Copy out the passage of the machine learning post below, beginning at "Machine Learning, Part" and ending after "in the course.", and substitute "program" for "specialization" throughout.

SELECTED PASSAGE >>
--*--

Machine Learning, Part 1: Regression

Reading Time: 12 minutes

I’m working my way through a Coursera specialization on Machine Learning. The specialization includes several courses, the first of which provides a high-level overview of ML. I finished that one before I began talking about the coursework on my blog because I didn’t want to identify myself as a student of machine learning until I had actually gone through with something.

Going forward, I’ll share a post on each of the in-depth classes in the specialization. The first in-depth class is called Regression, and it includes six modules. Below I will share a little information about each module, my thoughts on some topics, and links to supplementary reading that I used to deepen my understanding of the concepts in the course.

Module 1: Linear Regression

The first module covers linear regression, or fitting a line to data. Dr. Fox explained, with this helpful chart, the role that a regression function (or any function that attempts to model a set of data) will play in the cycle of machine learning:

Screen Shot 2015-12-03 at 7.32.46 AM

We start with a basic concept: our observations of the data are a result of some function, applied to our inputs, plus some amount of error.

observations = function + error = b + mx + error, where b and m are “regression coefficients.”

We measure error with RSS—the residual sum of squares. That is, we find the difference between our model’s estimate and the actual outcome, square it (so that too-low guesses don’t cancel out too-high guesses), and then add up all that wrongness into a sum. We can also use RMSE—root mean square error—to measure the wrongness of our model. Instead of summing the squared errors, we take the square root of all their squares (AKA turn them all positive) and then average them together. The result describes how wrong, in units of the result feature, the model usually is. So if my house price model has an RMSE of $1200, that means that my model, on average, tends to get house prices wrong by about $1200 (in either direction). In the most simplistic case (for our purposes, right now, we’ll assume the most simplistic case), our best-fit line for a set of data is the line that incorporates the least wrongness. So how do we find that line?

We can do one of two things:

  1. We can used closed-form regression to find the regression coefficients for a line given a set of data. We did this in the homework. I found this resource helpful for doing that.

--*--

RECORD LIST >>
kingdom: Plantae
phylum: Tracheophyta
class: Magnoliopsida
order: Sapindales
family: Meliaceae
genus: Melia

--*--

SOLUTION TO THIS PROBLEM >>
Machine Learning, Part 1: Regression

Reading Time: 12 minutes

I’m working my way through a Coursera program on Machine Learning. The program includes several courses, the first of which provides a high-level overview of ML. I finished that one before I began talking about the coursework on my blog because I didn’t want to identify myself as a student of machine learning until I had actually gone through with something.

Going forward, I’ll share a post on each of the in-depth classes in the program. The first in-depth class is called Regression, and it includes six modules. Below I will share a little information about each module, my thoughts on some topics, and links to supplementary reading that I used to deepen my understanding of the concepts in the course.